## Task requirements
For every line in the material, produce an exact copy.

## Data section
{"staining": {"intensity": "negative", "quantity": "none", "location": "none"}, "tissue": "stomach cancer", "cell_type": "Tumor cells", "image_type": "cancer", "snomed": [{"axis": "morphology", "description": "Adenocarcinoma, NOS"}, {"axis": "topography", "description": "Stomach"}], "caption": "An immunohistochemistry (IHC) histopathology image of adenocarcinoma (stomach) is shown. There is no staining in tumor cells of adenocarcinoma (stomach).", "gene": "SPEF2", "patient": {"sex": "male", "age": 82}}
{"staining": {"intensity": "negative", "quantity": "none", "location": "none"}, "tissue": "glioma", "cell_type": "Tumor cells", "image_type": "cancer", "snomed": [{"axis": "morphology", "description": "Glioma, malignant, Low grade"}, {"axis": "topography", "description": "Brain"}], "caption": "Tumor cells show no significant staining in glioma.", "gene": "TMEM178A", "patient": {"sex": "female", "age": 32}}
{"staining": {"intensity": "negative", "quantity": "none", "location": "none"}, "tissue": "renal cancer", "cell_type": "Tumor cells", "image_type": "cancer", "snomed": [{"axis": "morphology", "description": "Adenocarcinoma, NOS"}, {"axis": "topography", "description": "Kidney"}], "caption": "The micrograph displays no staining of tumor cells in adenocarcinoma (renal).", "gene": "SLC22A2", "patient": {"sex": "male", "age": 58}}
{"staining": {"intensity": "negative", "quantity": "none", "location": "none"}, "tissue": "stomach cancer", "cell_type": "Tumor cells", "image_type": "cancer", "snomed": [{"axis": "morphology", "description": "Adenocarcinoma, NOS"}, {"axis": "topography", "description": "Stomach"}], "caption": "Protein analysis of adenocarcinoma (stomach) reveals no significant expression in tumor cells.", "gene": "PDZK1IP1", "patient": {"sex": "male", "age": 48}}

## Written response
{"staining": {"intensity": "negative", "quantity": "none", "location": "none"}, "tissue": "stomach cancer", "cell_type": "Tumor cells", "image_type": "cancer", "snomed": [{"axis": "morphology", "description": "Adenocarcinoma, NOS"}, {"axis": "topography", "description": "Stomach"}], "caption": "An immunohistochemistry (IHC) histopathology image of adenocarcinoma (stomach) is shown. There is no staining in tumor cells of adenocarcinoma (stomach).", "gene": "SPEF2", "patient": {"sex": "male", "age": 82}}
{"staining": {"intensity": "negative", "quantity": "none", "location": "none"}, "tissue": "glioma", "cell_type": "Tumor cells", "image_type": "cancer", "snomed": [{"axis": "morphology", "description": "Glioma, malignant, Low grade"}, {"axis": "topography", "description": "Brain"}], "caption": "Tumor cells show no significant staining in glioma.", "gene": "TMEM178A", "patient": {"sex": "female", "age": 32}}
{"staining": {"intensity": "negative", "quantity": "none", "location": "none"}, "tissue": "renal cancer", "cell_type": "Tumor cells", "image_type": "cancer", "snomed": [{"axis": "morphology", "description": "Adenocarcinoma, NOS"}, {"axis": "topography", "description": "Kidney"}], "caption": "The micrograph displays no staining of tumor cells in adenocarcinoma (renal).", "gene": "SLC22A2", "patient": {"sex": "male", "age": 58}}
{"staining": {"intensity": "negative", "quantity": "none", "location": "none"}, "tissue": "stomach cancer", "cell_type": "Tumor cells", "image_type": "cancer", "snomed": [{"axis": "morphology", "description": "Adenocarcinoma, NOS"}, {"axis": "topography", "description": "Stomach"}], "caption": "Protein analysis of adenocarcinoma (stomach) reveals no significant expression in tumor cells.", "gene": "PDZK1IP1", "patient": {"sex": "male", "age": 48}}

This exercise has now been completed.